For several years he worked for Lake Excavating Ltd. in Williams Lake, specifically on the Walmart and Canadian Tire sites.

Twelve years ago he returned home with his daughter, now 14, and was elected on band council soon afterwards.

At the top of his priorities is to develop a strong housing plan.

“We are basically running out of usable lots. We think we have 30 more lots on reserve and then we are maxed out. We are 300 houses behind and that was 12 years ago. We have so many community members packed into houses and we have to solve that.”

Employment is also a concern, especially because salmon stocks are declining, he added.

“We are the people of the salmon and if our salmon go then we have 80 to 85 per cent of our population unemployed.”

The Nuxalk Nation reserve area covers less than four square kilometres spread over two areas. Schooner said it was not designed that way at first. The original reservation was from Clayton Falls all the way to Grant Road.

“Years ago that land was signed away from our people and signed with an ‘x’ from a hereditary chief at the time — late 1800s early 1900s, so that x could have been made by anybody.”

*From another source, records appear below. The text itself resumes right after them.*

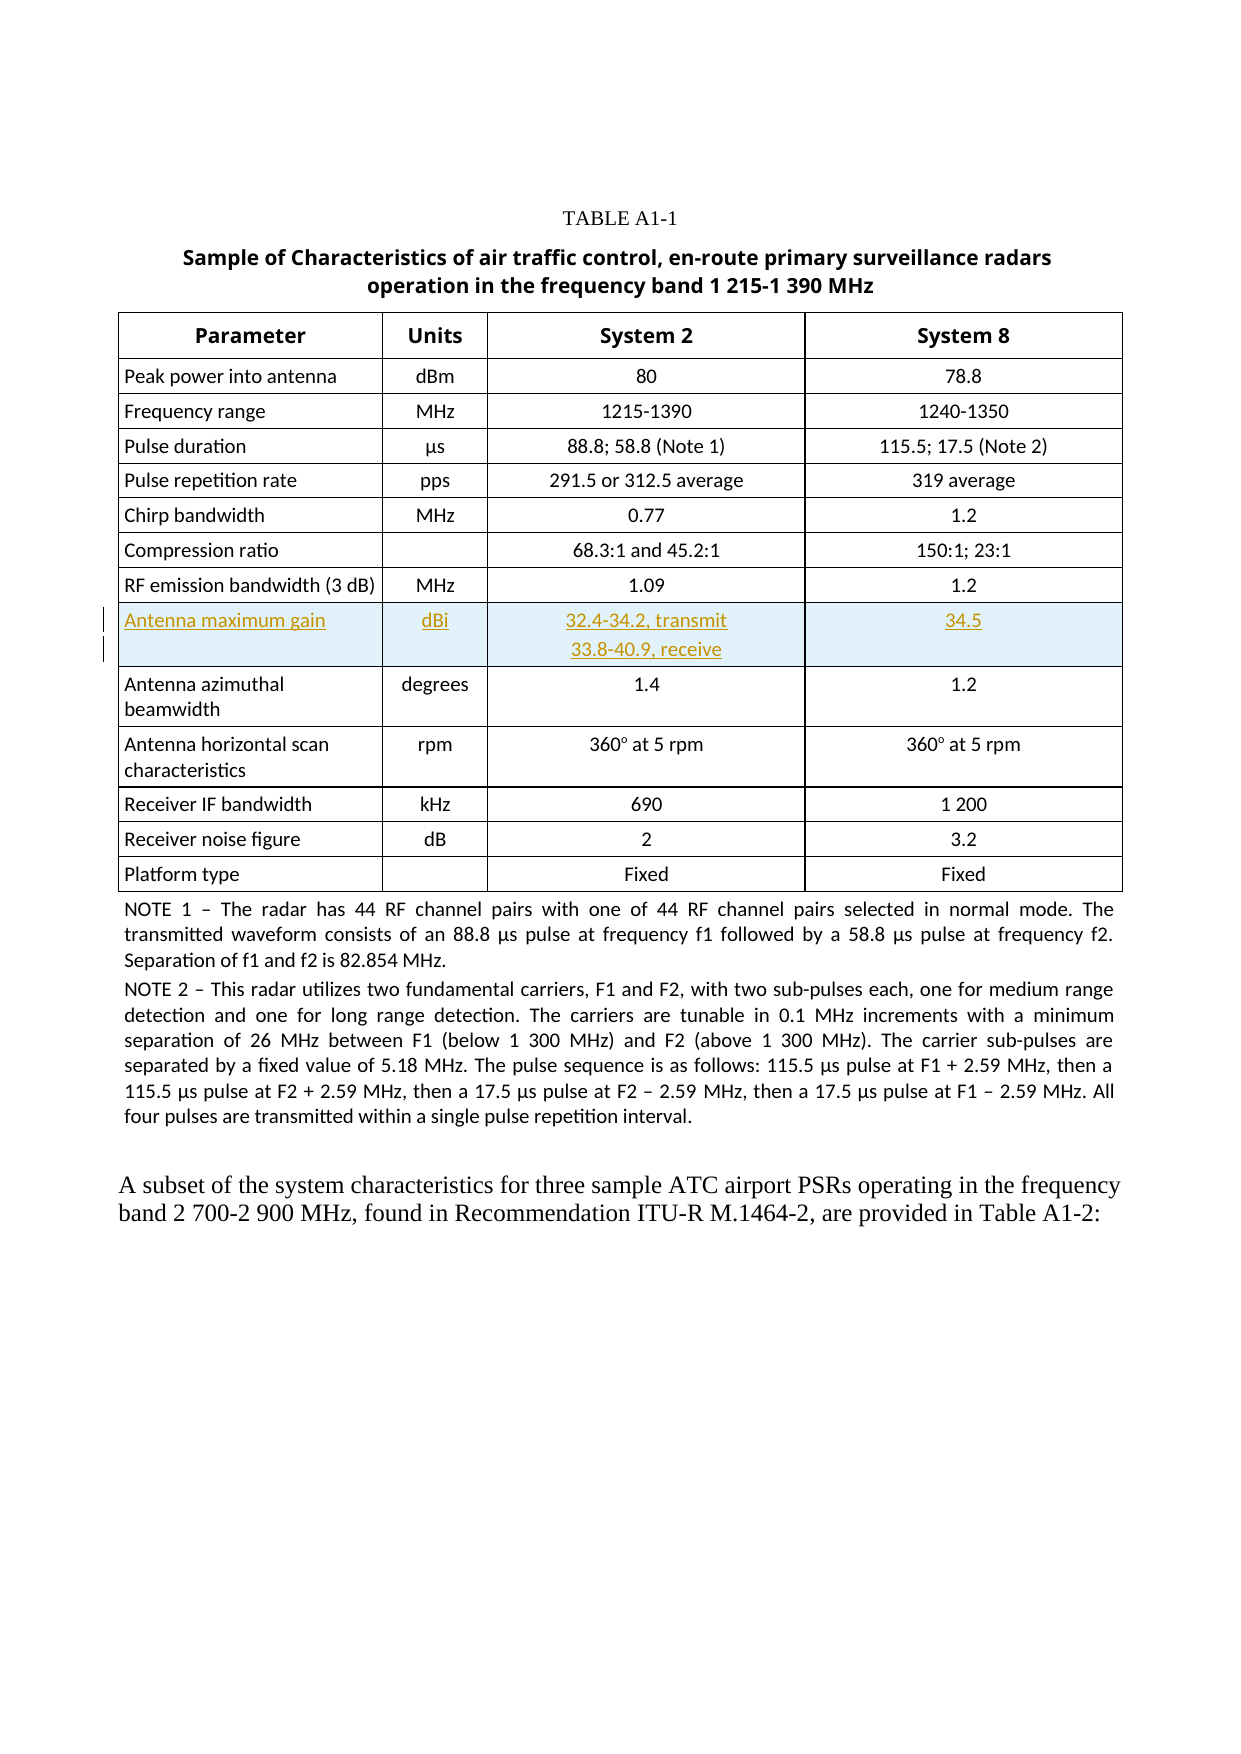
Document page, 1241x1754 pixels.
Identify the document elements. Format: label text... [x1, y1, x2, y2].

table_cell kHz [383, 788, 487, 821]
table_cell Fixed [806, 857, 1122, 891]
table_cell 78.8 [806, 359, 1122, 393]
table_cell Chirp bandwidth [119, 498, 382, 532]
table_cell Antenna azimuthal beamwidth [119, 667, 382, 726]
table_cell 88.8; 58.8 (Note 1) [488, 429, 804, 462]
table_header System 2 [488, 313, 804, 358]
table_cell Pulse duration [119, 429, 382, 462]
text A subset of the system characteristics for three sample ATC airport PSRs operating in the frequency band 2 700-2 900 MHz, found in Recommendation ITU-R M.1464-2, are provided in Table A1-2: [118, 1170, 1122, 1227]
table_cell 3.2 [806, 822, 1122, 856]
table_cell Peak power into antenna [119, 359, 382, 393]
table_cell 150:1; 23:1 [806, 533, 1122, 567]
table_cell MHz [383, 498, 487, 532]
table_cell Receiver noise figure [119, 822, 382, 856]
table_cell dB [383, 822, 487, 856]
table_cell 1.2 [806, 667, 1122, 726]
table_cell 80 [488, 359, 804, 393]
text Table A1-1 [118, 206, 1122, 230]
table_cell Compression ratio [119, 533, 382, 567]
table_cell degrees [383, 667, 487, 726]
table_cell Antenna horizontal scan characteristics [119, 727, 382, 786]
table_cell Platform type [119, 857, 382, 891]
table_cell [383, 533, 487, 567]
table_cell 1.2 [806, 498, 1122, 532]
table_cell 360o at 5 rpm [806, 727, 1122, 786]
table_cell 291.5 or 312.5 average [488, 464, 804, 497]
table_cell 1240-1350 [806, 394, 1122, 428]
table_header System 8 [806, 313, 1122, 358]
table_cell Receiver IF bandwidth [119, 788, 382, 821]
table_cell MHz [383, 568, 487, 602]
table_cell 0.77 [488, 498, 804, 532]
table_cell 690 [488, 788, 804, 821]
table_cell 1.4 [488, 667, 804, 726]
table_cell pps [383, 464, 487, 497]
table_header Units [383, 313, 487, 358]
table_cell MHz [383, 394, 487, 428]
table_cell 1 200 [806, 788, 1122, 821]
table_cell µs [383, 429, 487, 462]
table_cell dBm [383, 359, 487, 393]
table_cell 360o at 5 rpm [488, 727, 804, 786]
table_cell Frequency range [119, 394, 382, 428]
table_cell NOTE 1 – The radar has 44 RF channel pairs with one of 44 RF channel pairs selected in normal mode. The transmitted waveform consists of an 88.8 µs pulse at frequency f1 followed by a 58.8 µs pulse at frequency f2. Separation of f1 and f2 is 82.854 MHz. NOTE 2 – This radar utilizes two fundamental carriers, F1 and F2, with two sub-pulses each, one for medium range detection and one for long range detection. The carriers are tunable in 0.1 MHz increments with a minimum separation of 26 MHz between F1 (below 1 300 MHz) and F2 (above 1 300 MHz). The carrier sub-pulses are separated by a fixed value of 5.18 MHz. The pulse sequence is as follows: 115.5 μs pulse at F1 + 2.59 MHz, then a 115.5 μs pulse at F2 + 2.59 MHz, then a 17.5 μs pulse at F2 – 2.59 MHz, then a 17.5 μs pulse at F1 – 2.59 MHz. All four pulses are transmitted within a single pulse repetition interval. [118, 892, 1122, 1133]
table_cell 1215-1390 [488, 394, 804, 428]
table_cell 1.2 [806, 568, 1122, 602]
table_header Parameter [119, 313, 382, 358]
table_cell 68.3:1 and 45.2:1 [488, 533, 804, 567]
table_cell Pulse repetition rate [119, 464, 382, 497]
table_cell rpm [383, 727, 487, 786]
table_cell [383, 857, 487, 891]
table_cell 319 average [806, 464, 1122, 497]
table_cell RF emission bandwidth (3 dB) [119, 568, 382, 602]
text Sample of Characteristics of air traffic control, en-route primary surveillance radars operation in the frequency band 1 215-1 390 MHz [118, 243, 1122, 299]
table_cell Fixed [488, 857, 804, 891]
table_cell 1.09 [488, 568, 804, 602]
table_cell 2 [488, 822, 804, 856]
table_cell 115.5; 17.5 (Note 2) [806, 429, 1122, 462]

A plan is in place to pursue a specific claim and the band is in the early stage of gathering people to the table to start the process.

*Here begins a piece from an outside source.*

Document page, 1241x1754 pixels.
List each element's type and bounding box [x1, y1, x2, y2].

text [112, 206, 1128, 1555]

“We have a lot of educated people that are Nuxalk and we want them to come back in some sort of capacity and hire them to make Nuxalk great again. I think we are behind a bit, but we can catch up.”

Alongside Schooner there are 12 councillors.

The nation has about 2,000 members with more than 1,000 living in the area.

The Nuxalk Acwsalcmalslayc Academy of Learning has about 200 students, a daycare and a preschool.

Commenting on the announcement of 215 children’s bodies buried at the former Kamloops Residential School site, Schooner said it was like having a band-aid ripped off an old wound.

“We need to heal and I really wish that for my people,” he said.

Schooner is 50 years old and said he was 38 when he first learned his parents had attended residential school.

Read more: Historic MOU signed between Nuxalk Nation, CCRD and province for local emergency management

He had just returned from going to a program called Honour Your Grief through the Tsow-Tun-Le-Lum Society on Vancouver Island because he was wanting to work on the fact there was a disconnection between his heart and mind.

When he asked his mom if she attended residential school, she did not answer for a long time, but when she did she told him both she and his father had.

“The relationship I had with my dad wasn’t easy, but I never knew he’d gone to residential school. I was able to forgive him for all he had done.”

One day he went with his mom to Vancouver for some medical appointments. They were walking back to their hotel when his mom ran into a woman.

“They looked at each other and they burst into tears. I didn’t know what to do. I didn’t even ask her what was going on, but just let them cry,” Schooner recalled.

Afterwards he asked his mom what the exchange was about, and she said she had last seen the other woman, who was also Nuxalkmc, in residential school.

“She thought she was dead because she never came home and she never came back to Bella Coola.”

Schooner said First Nations have always known what happened at residential schools.

“We have to go and find our people.”

His mom attended residential school in Port Alberni, Alert Bay and spent some time in the hospital in Nanaimo.

Schooner said he was going to participate in a zoom meeting with Tsilhqot’in chiefs on Thursday, June 3 regarding St. Joseph’s Mission residential school near Williams Lake.

The Nuxalk Nation also has hereditary chiefs and Schooner said a memorandum of understanding has been signed between the elected band and the hereditary chiefs.

“We still need to sit down at the table and are working on the structure of that relationship,” he said.